Je regrettais Brutos. Je sentais que j’avais tout gâché. Pour avoir voulu qu’il devienne mon amant, j’avais perdu l’être le plus proche que j’aie jamais connu, comme un père ou un ami. Je ne comprenais pas bien la motivation de ses actes, ou pourquoi il était ce qu’il était… mais cela n’avait plus d’importance. S’il voulait revenir, j’étais prête à tout… À le suivre à pied jusqu’au bout du monde, à refaire son lit après ses ébats avec ses répugnants artistes, et même à ne plus jamais lui poser de questions.
À l’hôpital, tandis que je remplissais les formulaires pour la crémation de ma grand-mère, j’ai découvert l’épidémie. Et j’ai commencé à faire des recoupements.
La maladie magenta, la terrible maladie vénérienne des Colossiens, faisait des ravages parmi les artistes plasticiens. Cinquante d’entre eux étaient morts, la peau couverte de plaques violacées, symptôme du mal. Le Département sanitaire de la Sécurité Planétaire ne s’expliquait pas l’apparition de ce foyer épidémico-contagieux et adoptait des mesures contre le fléau tout en recherchant désespérément le nouveau vecteur de la maladie. Parce qu’il paraissait peu probable que celle-ci se soit transmise à autant de monde par le mode habituel de contagion…
Avant même de connaître leurs noms et ou de voir les holo-images de leur agonie, je savais qui ils étaient. Aux derniers stades de la maladie, leurs visages ne montraient plus grand-chose de la satisfaction avec laquelle ils étaient redescendus de la chambre de Brutos. Mais ils arboraient le même dégoût, et un horrible désespoir.

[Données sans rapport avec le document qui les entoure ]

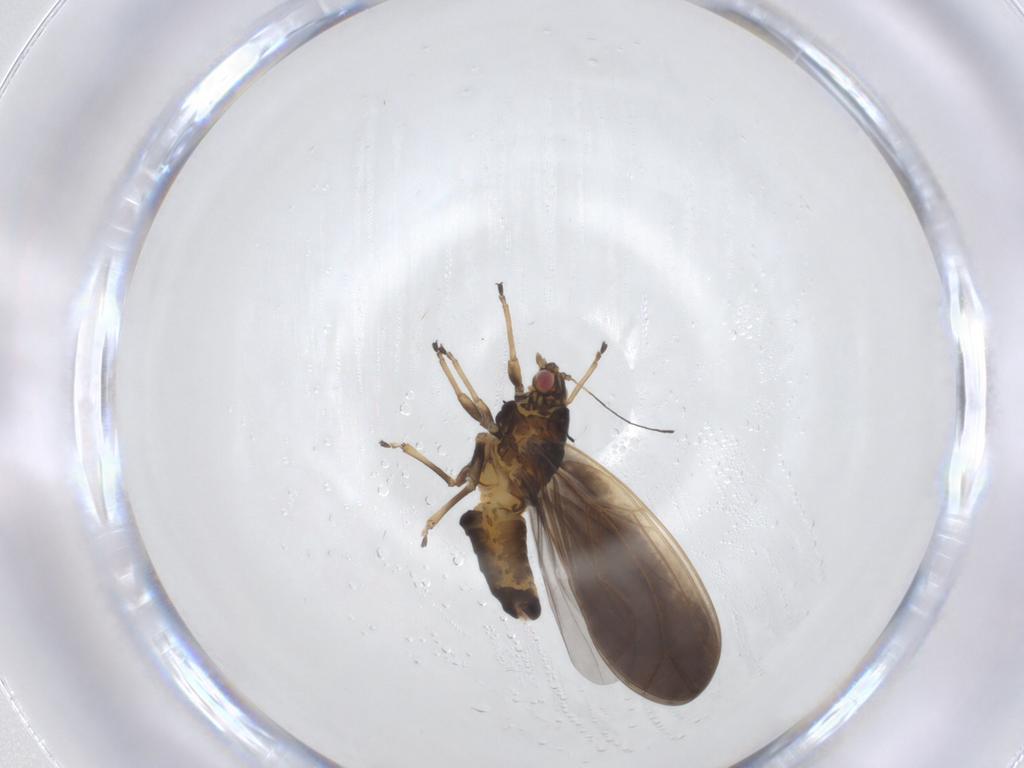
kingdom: Animalia
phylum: Arthropoda
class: Insecta
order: Hemiptera
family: Triozidae
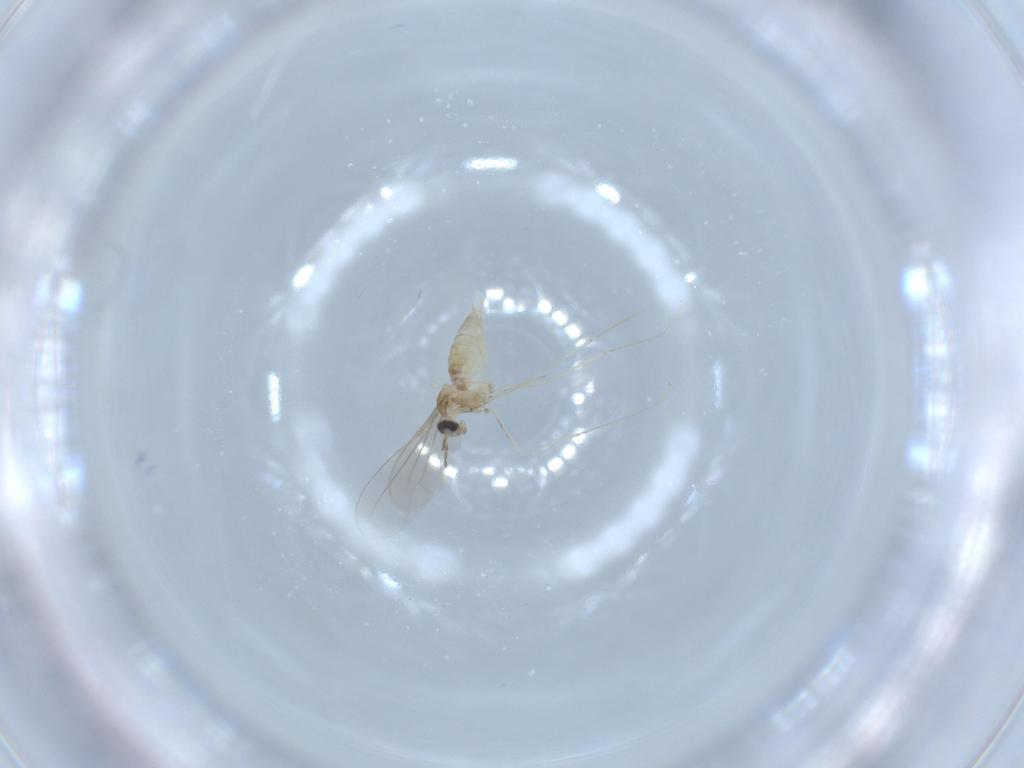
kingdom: Animalia
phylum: Arthropoda
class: Insecta
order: Diptera
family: Cecidomyiidae
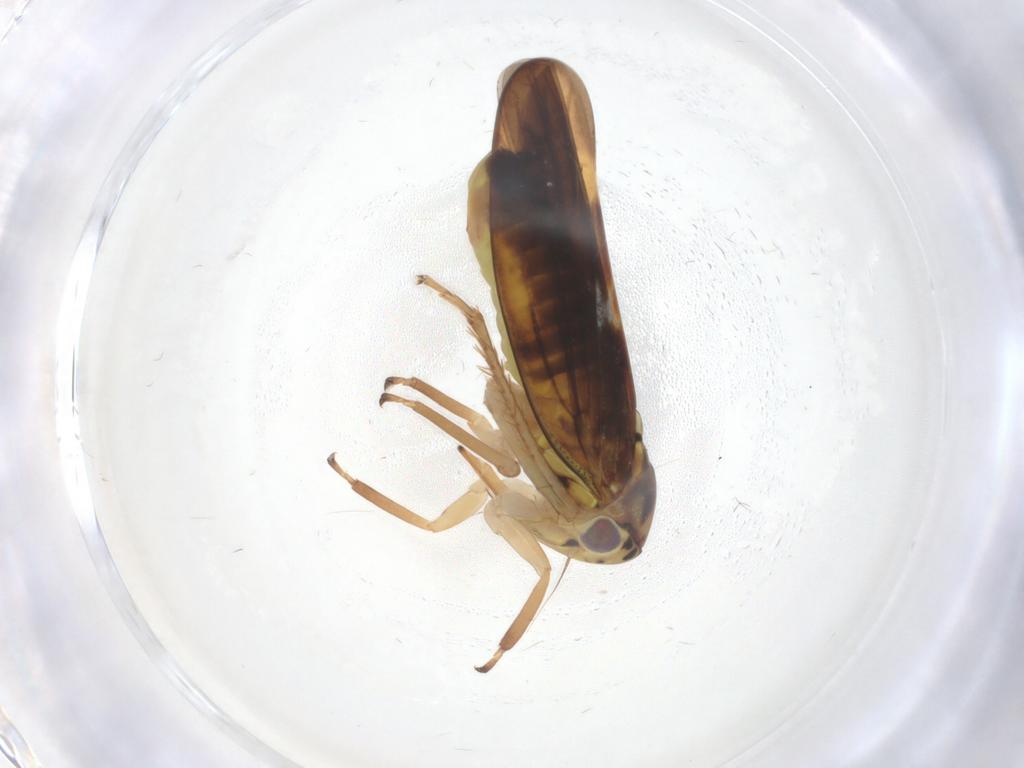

Aucun d’entre eux n’a révélé comment il avait attrapé sa maladie. Ils se contentaient de peindre, de travailler, de créer comme des déments, sachant leur fin proche. C’est ainsi qu’ils utilisaient les crédits que Brutos leur avait donnés, en échange de leur vie et leur santé. Puis ils mouraient.
Un jour, un paquet est arrivé par messagerie hyper-spatiale, directement de Colossa. Si j’ai su de qui il venait avant même de l’ouvrir, le contenu m’a beaucoup surprise : il s’agissait d’une lettre, rédigée à la main sur du papier ordinaire, d’une écriture grossière et tremblante. Elle n’était pas très longue.